Writers do it too. We work out the story in our heads and then dump it all as exposition, as if we’re afraid we’ll lose it if we don’t write it down. The instinct is right (writing stuff down or telling someone else is a great way to create room in your short-term memory for other things) but there’s a better way. Cultivating an organizational system for information you know you won’t remember long-term, while cultivating long-term memory for the things that actually demand it can clear your head like magic.
What do I mean by this? I don’t bother remembering the stuff of TODO lists: the many errands that need doing, the stuff that I meant to do today but must happen tomorrow. That’s what a notebook is for. I don’t remember or anticipate travel schedules, events and appointments. That’s what a calendar is for. I don’t remember all the various administrative things that eat up spacetime–that’s what spreadsheets are for.

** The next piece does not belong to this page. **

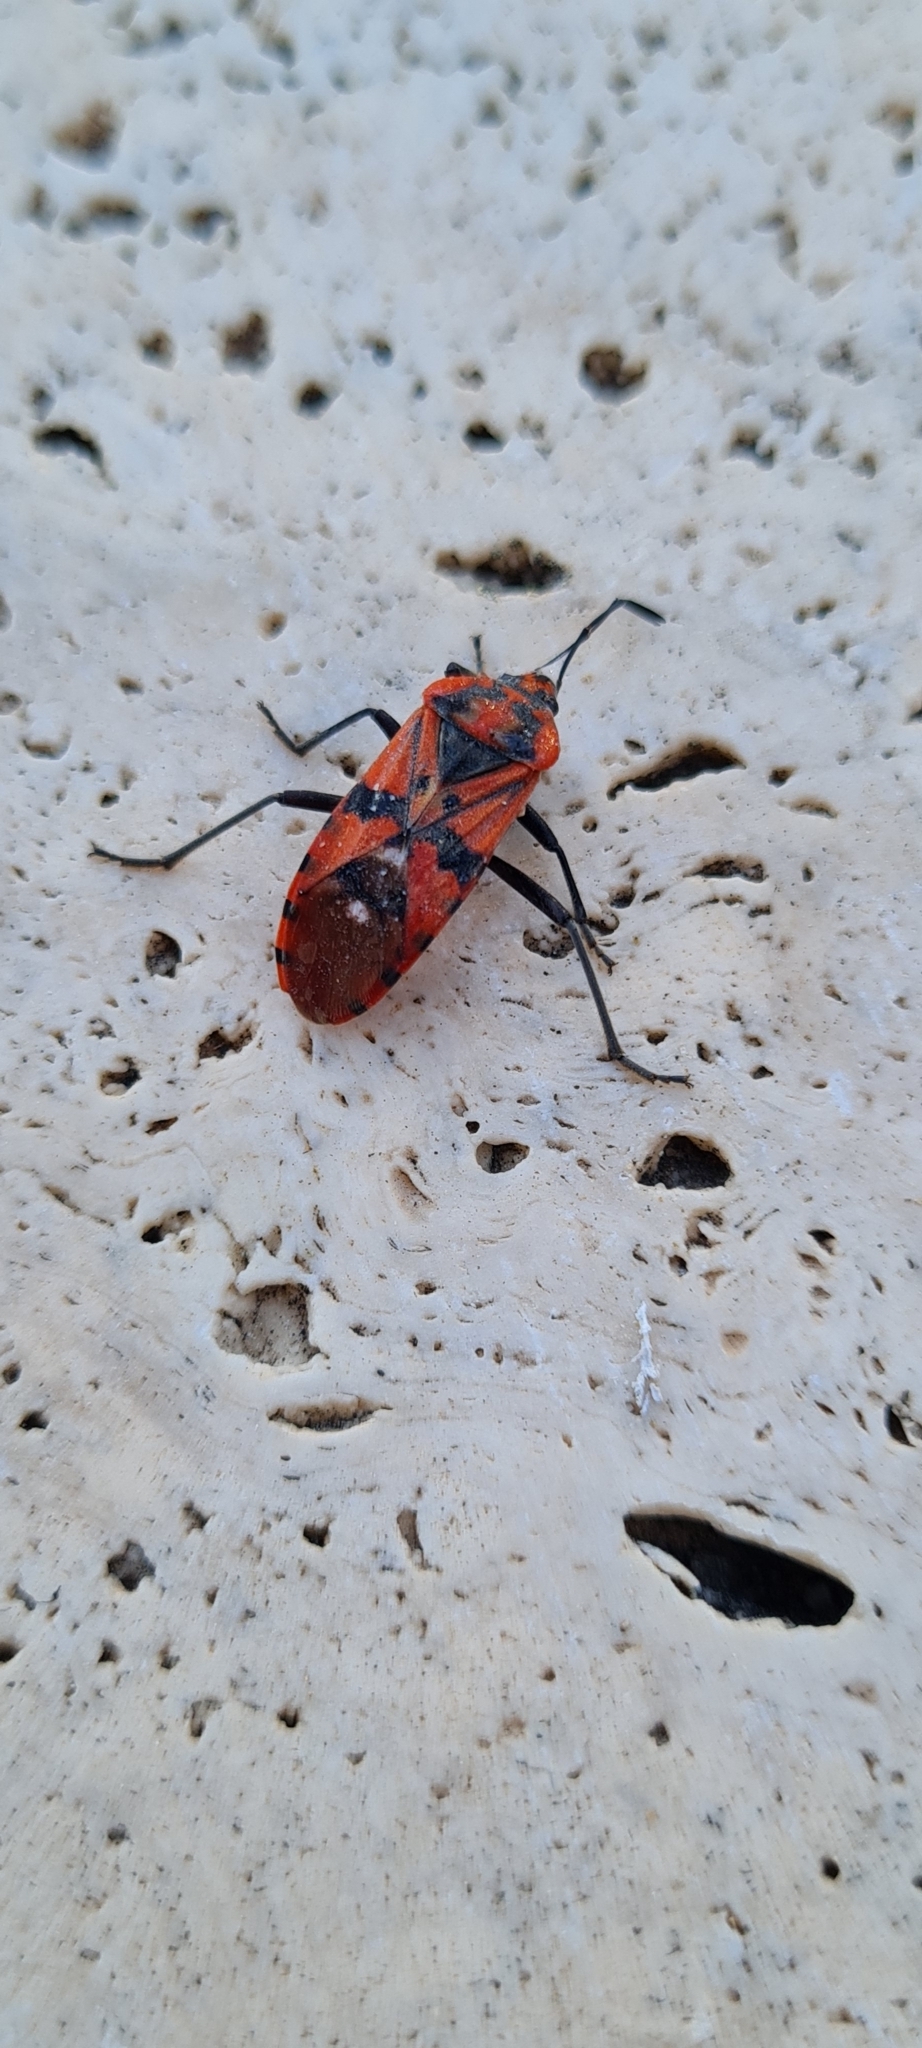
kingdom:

I do remember every story I’ve ever read. When I was younger, I used to worry that I could only read so many stories in my life, because I’d have to forget old ones to remember the new ones. But our minds are not hard-drives. They are wired for story. The ancients could remember and recite epic poems because stories have internal logic that chains events together. If you remember the beginning of a good story, you remember everything else, because it follows naturally.
New stories do not have to displace the old ones. They can be superimposed upon them, they can be retellings, reimaginings, alternate universes, countless trails through an endless forest of possibility. Stories are how the mind expands, until we come into our true inheritance of infinite spacetime.